(Work to complete): Each line in the entries that has the word "controlUnit" has to be copied.

START Dataset records

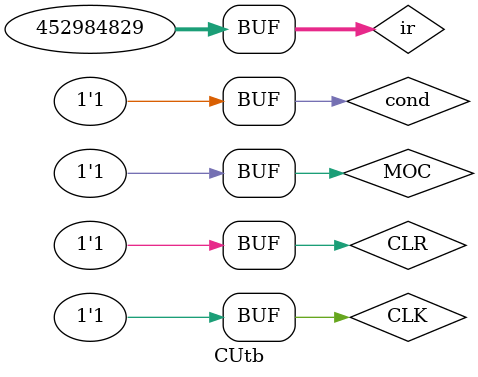
<source format=v>
`timescale 1ns / 100ps 
module CUtb;
	//CU parameters:
	wire RFLd,IRLd,MARLd;
	wire MDRLd,RW, MOV;
	wire [1:0]typeData;
	wire [3:0]px;
	wire FRLd;
	wire MA1,MA0;
	wire MB1,MB0;
	wire MC2,MC1,MC0;
	wire MD, ME;
	wire MF1,MF; 
	wire MH;
	wire MI0,MI1; 
	wire MJ0,MJ1;
	wire T2, T1, T0;
	wire S5,S4,S3,S0;
	wire OP4,OP3, OP2,OP1,OP0;
	//nextStateEnc fields 
	reg  [31:0]ir;	
	//CLK field
	reg CLK;
	reg CLR;
	//RAM FIELDS
	reg [31:0] DataIn; 
	reg [31:0] DataOut;
	reg [7:0] address; 
	reg MOC;
	reg cond;
	//instanitate a ram 
	
	//instanitate a controlUnit
	controlUnit cu(CLR,CLK,cond, MOC, ir, RFLd, IRLd, MARLd, MDRLd, RW, MOV, typeData,px, FRLd, MA1, MA0, MB1, MB0, MC2, MC1, MC0, MD, ME,MF1, MF0, MG,MH, MI1,MI0,MJ1,MJ0, E, T2, T1,T0,S5,S4,S3,S2,S1,S0, OP4, OP3, OP2, OP1, OP0);	
	initial begin
		ir[31:0] = 32'b00011010111111111111111111111101;
		CLR = 1;
		cond = 1;
		MOC = 1; 
		CLK = 1;
		#5 CLK <= !CLK;//1
		//2
		#10 CLK = ~CLK;
		#10 CLK = ~CLK;
		//3
		#10 CLK = ~CLK; 
		#10 CLK = ~CLK;
		//4 
	    #10 CLK = ~CLK; 
		#10 CLK = ~CLK;
		//5
	    #10 CLK = ~CLK; 
		#10 CLK = ~CLK;
		//6
	    #10 CLK = ~CLK; 
		#10 CLK = ~CLK;
		//7
	    #10 CLK = ~CLK; 
		#10 CLK = ~CLK;	
		//8
	    #10 CLK = ~CLK; 
		#10 CLK = ~CLK;
		//9
	    #10 CLK = ~CLK; 
		#10 CLK = ~CLK;			
	end
	initial
	$monitor(" state =%d, CLK = %d,ir = %h ,RfLd=%d, IRLd=%d, MARLd=%d, MDRLd=%d, RW =%d, MOV=%d, typeData=%d,px=%d, FRLd=%d, MA1=%d, MA0=%d, MB1=%d, MB0=%d, MC2 = %d,MC1=%d, MC0=%d, MD=%d, ME=%d,MF1 = %d,MF=%d,MG = %d,MH=%d, MI1=%d,MI0=%d,MJ1 = %d, MJ0 = %d,T2 = %d,T1=%d,T0=%d,S5=%d,S4=%d,S3=%d,S2=%d,S1=%d,S0=%d,OP4=%d,OP3=%d,OP2=%d,OP1=%d, OP0=%d",cu.state, CLK, ir, RFLd, IRLd, MARLd, MDRLd, RW, MOV, typeData,px, FRLd, MA1, MA0, MB1, MB0, MC2, MC1, MC0, MD, ME,MF1, MF0, MG,MH, MI1,MI0,MJ1,MJ0, E, T2, T1,T0,S5,S4,S3,S2,S1,S0,OP4, OP3, OP2, OP1, OP0);

endmodule
</source>
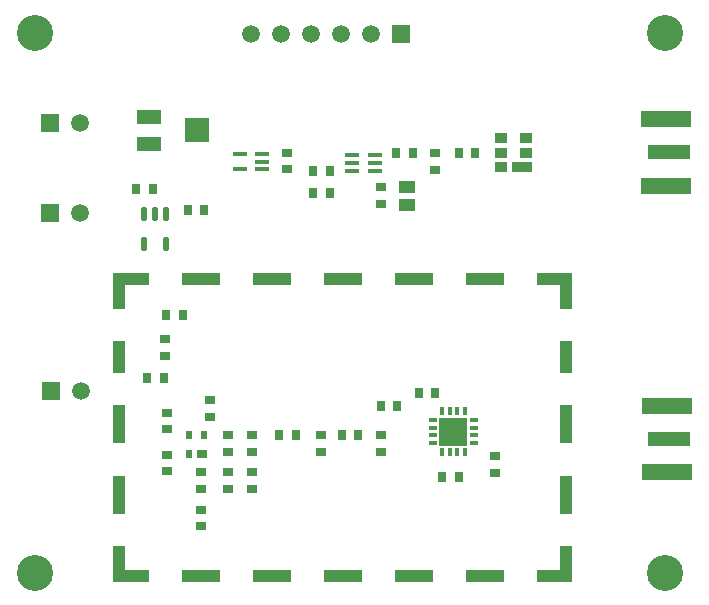
<source format=gbr>
%TF.GenerationSoftware,Altium Limited,Altium Designer,22.6.1 (34)*%
G04 Layer_Color=255*
%FSLAX26Y26*%
%MOIN*%
%TF.SameCoordinates,2B337168-DF0E-4336-AB3C-9C7F5D13073F*%
%TF.FilePolarity,Positive*%
%TF.FileFunction,Pads,Top*%
%TF.Part,Single*%
G01*
G75*
%TA.AperFunction,SMDPad,CuDef*%
%ADD10R,0.118110X0.039370*%
%ADD11R,0.039370X0.120079*%
%ADD12R,0.039370X0.129921*%
%ADD13R,0.039370X0.106299*%
%ADD14R,0.129921X0.039370*%
%ADD15R,0.094488X0.094488*%
G04:AMPARAMS|DCode=16|XSize=16.535mil|YSize=25.591mil|CornerRadius=4.134mil|HoleSize=0mil|Usage=FLASHONLY|Rotation=0.000|XOffset=0mil|YOffset=0mil|HoleType=Round|Shape=RoundedRectangle|*
%AMROUNDEDRECTD16*
21,1,0.016535,0.017323,0,0,0.0*
21,1,0.008268,0.025591,0,0,0.0*
1,1,0.008268,0.004134,-0.008662*
1,1,0.008268,-0.004134,-0.008662*
1,1,0.008268,-0.004134,0.008662*
1,1,0.008268,0.004134,0.008662*
%
%ADD16ROUNDEDRECTD16*%
G04:AMPARAMS|DCode=17|XSize=16.535mil|YSize=25.591mil|CornerRadius=4.134mil|HoleSize=0mil|Usage=FLASHONLY|Rotation=90.000|XOffset=0mil|YOffset=0mil|HoleType=Round|Shape=RoundedRectangle|*
%AMROUNDEDRECTD17*
21,1,0.016535,0.017323,0,0,90.0*
21,1,0.008268,0.025591,0,0,90.0*
1,1,0.008268,0.008662,0.004134*
1,1,0.008268,0.008662,-0.004134*
1,1,0.008268,-0.008662,-0.004134*
1,1,0.008268,-0.008662,0.004134*
%
%ADD17ROUNDEDRECTD17*%
%TA.AperFunction,ConnectorPad*%
%ADD18R,0.141732X0.050000*%
%ADD19R,0.165354X0.053150*%
%TA.AperFunction,SMDPad,CuDef*%
%ADD20R,0.035433X0.031496*%
%ADD21R,0.031496X0.035433*%
%ADD22R,0.023622X0.031496*%
%ADD23R,0.066929X0.031890*%
%ADD24R,0.041339X0.031890*%
G04:AMPARAMS|DCode=25|XSize=46.85mil|YSize=15.748mil|CornerRadius=1.968mil|HoleSize=0mil|Usage=FLASHONLY|Rotation=180.000|XOffset=0mil|YOffset=0mil|HoleType=Round|Shape=RoundedRectangle|*
%AMROUNDEDRECTD25*
21,1,0.046850,0.011811,0,0,180.0*
21,1,0.042913,0.015748,0,0,180.0*
1,1,0.003937,-0.021457,0.005906*
1,1,0.003937,0.021457,0.005906*
1,1,0.003937,0.021457,-0.005906*
1,1,0.003937,-0.021457,-0.005906*
%
%ADD25ROUNDEDRECTD25*%
%ADD26R,0.046110X0.013811*%
%ADD27R,0.055118X0.043307*%
G04:AMPARAMS|DCode=28|XSize=47.638mil|YSize=23.228mil|CornerRadius=5.807mil|HoleSize=0mil|Usage=FLASHONLY|Rotation=270.000|XOffset=0mil|YOffset=0mil|HoleType=Round|Shape=RoundedRectangle|*
%AMROUNDEDRECTD28*
21,1,0.047638,0.011614,0,0,270.0*
21,1,0.036024,0.023228,0,0,270.0*
1,1,0.011614,-0.005807,-0.018012*
1,1,0.011614,-0.005807,0.018012*
1,1,0.011614,0.005807,0.018012*
1,1,0.011614,0.005807,-0.018012*
%
%ADD28ROUNDEDRECTD28*%
%ADD29R,0.078740X0.051181*%
%ADD30R,0.078740X0.078740*%
%TA.AperFunction,ComponentPad*%
%ADD36R,0.059055X0.059055*%
%ADD37C,0.059055*%
%TA.AperFunction,WasherPad*%
%ADD38C,0.120000*%
D10*
X2830315Y887874D02*
D03*
Y1880000D02*
D03*
X1424803D02*
D03*
Y887874D02*
D03*
D11*
X2871654Y928228D02*
D03*
Y1839646D02*
D03*
X1379528D02*
D03*
Y928228D02*
D03*
D12*
X2871654Y1159528D02*
D03*
Y1395748D02*
D03*
X1379528D02*
D03*
Y1159528D02*
D03*
D13*
X2871654Y1620158D02*
D03*
X1379528D02*
D03*
D14*
X2600000Y1880000D02*
D03*
X2363780D02*
D03*
X2127559D02*
D03*
X1891339D02*
D03*
X1655118D02*
D03*
Y887874D02*
D03*
X1891339D02*
D03*
X2127559D02*
D03*
X2363780D02*
D03*
X2600000D02*
D03*
D15*
X2495000Y1370000D02*
D03*
D16*
X2456614Y1437913D02*
D03*
X2482205D02*
D03*
X2507795D02*
D03*
X2533386D02*
D03*
Y1302087D02*
D03*
X2507795D02*
D03*
X2482205D02*
D03*
X2456614D02*
D03*
D17*
X2562913Y1408386D02*
D03*
Y1382795D02*
D03*
Y1357205D02*
D03*
Y1331614D02*
D03*
X2427087D02*
D03*
Y1357205D02*
D03*
Y1382795D02*
D03*
Y1408386D02*
D03*
D18*
X3215000Y1345000D02*
D03*
X3212874Y2301220D02*
D03*
D19*
X3207126Y1233780D02*
D03*
Y1456220D02*
D03*
X3205000Y2190000D02*
D03*
Y2412441D02*
D03*
D20*
X1655000Y1235000D02*
D03*
Y1179882D02*
D03*
X1540000Y1292559D02*
D03*
Y1237441D02*
D03*
Y1432559D02*
D03*
Y1377441D02*
D03*
X1655000Y1110118D02*
D03*
Y1055000D02*
D03*
X1535000Y1622441D02*
D03*
Y1677559D02*
D03*
X1657803Y1296494D02*
D03*
X1685000Y1475000D02*
D03*
Y1419882D02*
D03*
X1745000Y1235000D02*
D03*
Y1179882D02*
D03*
X1745000Y1357559D02*
D03*
Y1302441D02*
D03*
X1825000Y1357559D02*
D03*
Y1302441D02*
D03*
X2255000Y1357559D02*
D03*
Y1302441D02*
D03*
X2635000Y1232441D02*
D03*
Y1287559D02*
D03*
X1825000Y1235118D02*
D03*
Y1180000D02*
D03*
X2055000Y1357559D02*
D03*
Y1302441D02*
D03*
X1940000Y2300000D02*
D03*
Y2244882D02*
D03*
X2255000Y2129882D02*
D03*
Y2185000D02*
D03*
X2435000Y2242441D02*
D03*
Y2297559D02*
D03*
D21*
X1530000Y1550000D02*
D03*
X1474882D02*
D03*
X1537441Y1760000D02*
D03*
X1592559D02*
D03*
X1915000Y1360000D02*
D03*
X1970118D02*
D03*
X2307559Y1455000D02*
D03*
X2252441D02*
D03*
X2512559Y1220000D02*
D03*
X2457441D02*
D03*
X2379882Y1500000D02*
D03*
X2435000D02*
D03*
X2177559Y1360000D02*
D03*
X2122441D02*
D03*
X2567559Y2300000D02*
D03*
X2512441D02*
D03*
X2027441Y2165000D02*
D03*
X2082559D02*
D03*
X2082559Y2240000D02*
D03*
X2027441D02*
D03*
X1492559Y2180000D02*
D03*
X1437441D02*
D03*
X2360118Y2300000D02*
D03*
X2305000D02*
D03*
X1665118Y2110000D02*
D03*
X1610000D02*
D03*
D22*
X1612527Y1359486D02*
D03*
X1663709D02*
D03*
X1612527Y1296494D02*
D03*
D23*
X2724528Y2252953D02*
D03*
D24*
X2737323Y2300000D02*
D03*
Y2347047D02*
D03*
X2652677D02*
D03*
Y2300000D02*
D03*
Y2252953D02*
D03*
D25*
X1857795Y2244409D02*
D03*
Y2270000D02*
D03*
Y2295591D02*
D03*
X1782205D02*
D03*
Y2244409D02*
D03*
D26*
X2156811Y2290591D02*
D03*
Y2265000D02*
D03*
Y2239409D02*
D03*
X2233189D02*
D03*
Y2265000D02*
D03*
Y2290591D02*
D03*
D27*
X2340000Y2184528D02*
D03*
Y2125472D02*
D03*
D28*
X1537402Y1995591D02*
D03*
X1462598D02*
D03*
Y2094409D02*
D03*
X1500000D02*
D03*
X1537402D02*
D03*
D29*
X1481260Y2329724D02*
D03*
Y2420276D02*
D03*
D30*
X1638740Y2375000D02*
D03*
D36*
X1152450Y1505000D02*
D03*
X2320000Y2695000D02*
D03*
X1150000Y2100000D02*
D03*
Y2400000D02*
D03*
D37*
X1252450Y1505000D02*
D03*
X2220000Y2695000D02*
D03*
X2120000D02*
D03*
X2020000D02*
D03*
X1920000D02*
D03*
X1820000D02*
D03*
X1250000Y2100000D02*
D03*
Y2400000D02*
D03*
D38*
X1100000Y2700000D02*
D03*
Y900000D02*
D03*
X3200000D02*
D03*
Y2700000D02*
D03*
%TF.MD5,97272593ae1459afa9a343a8de2c563b*%
M02*

</source>
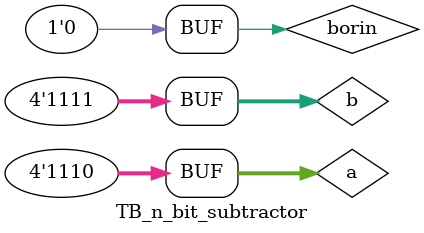
<source format=v>
module TB_n_bit_subtractor#(parameter N=4) ();

reg [N-1:0]a,b;// declared as inputs // declared as output
reg borin;
wire [N-1:0]diff;
wire borout;

//callling module full adder
n_bit_subtractor t(.a(a),.b(b),.D(diff),.enable(0),.borin(borin),.borout(borout));

initial
begin 
a[0]=1'b1; b[0]= 1'b1;   a[1]=1'b1; b[1]= 1'b0;   a[2]=1'b0; b[2]= 1'b1;   a[3]=1'b1; b[3]= 1'b1;borin=1'b1;
#100  a[0]=1'b0; b[0]= 1'b0;   a[1]=1'b0; b[1]= 1'b0;   a[2]=1'b1; b[2]= 1'b1;   a[3]=1'b0; b[3]= 1'b1;borin=1'b0;  
#100  a[0]=1'b1; b[0]= 1'b1;   a[1]=1'b1; b[1]= 1'b0;   a[2]=1'b0; b[2]= 1'b1;   a[3]=1'b1; b[3]= 1'b1;borin=1'b1; 
#100  a[0]=1'b0; b[0]= 1'b1;   a[1]=1'b1; b[1]= 1'b1;   a[2]=1'b1; b[2]= 1'b1;   a[3]=1'b1; b[3]= 1'b1;borin=1'b0; 

end
endmodule
</source>
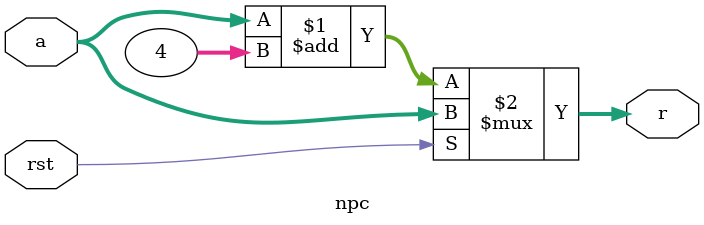
<source format=v>
`timescale 1ns / 1ps


module npc(
    input [31:0] a,
    input rst,
    output [31:0] r
    );
    assign r = rst ? a : a + 4;
endmodule

</source>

END Dataset records

(Response for this exercise):
	//instanitate a controlUnit
	controlUnit cu(CLR,CLK,cond, MOC, ir, RFLd, IRLd, MARLd, MDRLd, RW, MOV, typeData,px, FRLd, MA1, MA0, MB1, MB0, MC2, MC1, MC0, MD, ME,MF1, MF0, MG,MH, MI1,MI0,MJ1,MJ0, E, T2, T1,T0,S5,S4,S3,S2,S1,S0, OP4, OP3, OP2, OP1, OP0);	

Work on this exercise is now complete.